-- What you will do --
The records below are to be transcribed in full, exactly as given.

-- Material supplied --

<<<<

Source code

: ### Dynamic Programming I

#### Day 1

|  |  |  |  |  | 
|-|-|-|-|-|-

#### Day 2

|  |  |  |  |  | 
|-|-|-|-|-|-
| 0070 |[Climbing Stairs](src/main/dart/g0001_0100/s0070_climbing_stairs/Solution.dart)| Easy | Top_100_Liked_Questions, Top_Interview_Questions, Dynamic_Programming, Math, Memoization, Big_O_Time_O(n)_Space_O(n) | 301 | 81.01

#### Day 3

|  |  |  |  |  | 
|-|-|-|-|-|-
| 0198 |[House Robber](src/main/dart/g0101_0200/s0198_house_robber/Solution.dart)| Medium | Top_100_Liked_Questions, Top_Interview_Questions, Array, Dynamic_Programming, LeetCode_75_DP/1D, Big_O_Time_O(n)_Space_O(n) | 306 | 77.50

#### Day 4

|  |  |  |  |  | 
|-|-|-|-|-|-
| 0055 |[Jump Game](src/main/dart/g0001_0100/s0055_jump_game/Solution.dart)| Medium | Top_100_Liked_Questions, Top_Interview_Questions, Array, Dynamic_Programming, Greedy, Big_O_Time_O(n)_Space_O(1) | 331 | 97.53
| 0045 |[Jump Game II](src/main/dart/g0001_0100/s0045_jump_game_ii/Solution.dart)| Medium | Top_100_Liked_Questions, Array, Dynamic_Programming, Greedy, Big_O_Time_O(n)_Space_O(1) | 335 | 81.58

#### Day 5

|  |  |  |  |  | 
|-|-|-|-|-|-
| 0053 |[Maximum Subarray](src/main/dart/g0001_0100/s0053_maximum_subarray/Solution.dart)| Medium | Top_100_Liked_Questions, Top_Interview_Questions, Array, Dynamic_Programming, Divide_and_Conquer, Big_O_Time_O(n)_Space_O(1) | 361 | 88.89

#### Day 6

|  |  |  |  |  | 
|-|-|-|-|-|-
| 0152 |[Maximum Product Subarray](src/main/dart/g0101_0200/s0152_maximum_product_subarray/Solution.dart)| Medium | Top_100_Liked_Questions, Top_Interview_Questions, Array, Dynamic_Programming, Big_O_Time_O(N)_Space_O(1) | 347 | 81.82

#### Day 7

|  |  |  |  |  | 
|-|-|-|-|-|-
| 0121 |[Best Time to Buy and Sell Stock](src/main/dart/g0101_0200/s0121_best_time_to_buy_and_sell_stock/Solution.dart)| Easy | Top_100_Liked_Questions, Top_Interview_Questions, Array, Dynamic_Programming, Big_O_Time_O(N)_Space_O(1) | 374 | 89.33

>>>>

-- Reply --
Source code

: ### Dynamic Programming I

#### Day 1

|  |  |  |  |  | 
|-|-|-|-|-|-

#### Day 2

|  |  |  |  |  | 
|-|-|-|-|-|-
| 0070 |[Climbing Stairs](src/main/dart/g0001_0100/s0070_climbing_stairs/Solution.dart)| Easy | Top_100_Liked_Questions, Top_Interview_Questions, Dynamic_Programming, Math, Memoization, Big_O_Time_O(n)_Space_O(n) | 301 | 81.01

#### Day 3

|  |  |  |  |  | 
|-|-|-|-|-|-
| 0198 |[House Robber](src/main/dart/g0101_0200/s0198_house_robber/Solution.dart)| Medium | Top_100_Liked_Questions, Top_Interview_Questions, Array, Dynamic_Programming, LeetCode_75_DP/1D, Big_O_Time_O(n)_Space_O(n) | 306 | 77.50

#### Day 4

|  |  |  |  |  | 
|-|-|-|-|-|-
| 0055 |[Jump Game](src/main/dart/g0001_0100/s0055_jump_game/Solution.dart)| Medium | Top_100_Liked_Questions, Top_Interview_Questions, Array, Dynamic_Programming, Greedy, Big_O_Time_O(n)_Space_O(1) | 331 | 97.53
| 0045 |[Jump Game II](src/main/dart/g0001_0100/s0045_jump_game_ii/Solution.dart)| Medium | Top_100_Liked_Questions, Array, Dynamic_Programming, Greedy, Big_O_Time_O(n)_Space_O(1) | 335 | 81.58

#### Day 5

|  |  |  |  |  | 
|-|-|-|-|-|-
| 0053 |[Maximum Subarray](src/main/dart/g0001_0100/s0053_maximum_subarray/Solution.dart)| Medium | Top_100_Liked_Questions, Top_Interview_Questions, Array, Dynamic_Programming, Divide_and_Conquer, Big_O_Time_O(n)_Space_O(1) | 361 | 88.89

#### Day 6

|  |  |  |  |  | 
|-|-|-|-|-|-
| 0152 |[Maximum Product Subarray](src/main/dart/g0101_0200/s0152_maximum_product_subarray/Solution.dart)| Medium | Top_100_Liked_Questions, Top_Interview_Questions, Array, Dynamic_Programming, Big_O_Time_O(N)_Space_O(1) | 347 | 81.82

#### Day 7

|  |  |  |  |  | 
|-|-|-|-|-|-
| 0121 |[Best Time to Buy and Sell Stock](src/main/dart/g0101_0200/s0121_best_time_to_buy_and_sell_stock/Solution.dart)| Easy | Top_100_Liked_Questions, Top_Interview_Questions, Array, Dynamic_Programming, Big_O_Time_O(N)_Space_O(1) | 374 | 89.33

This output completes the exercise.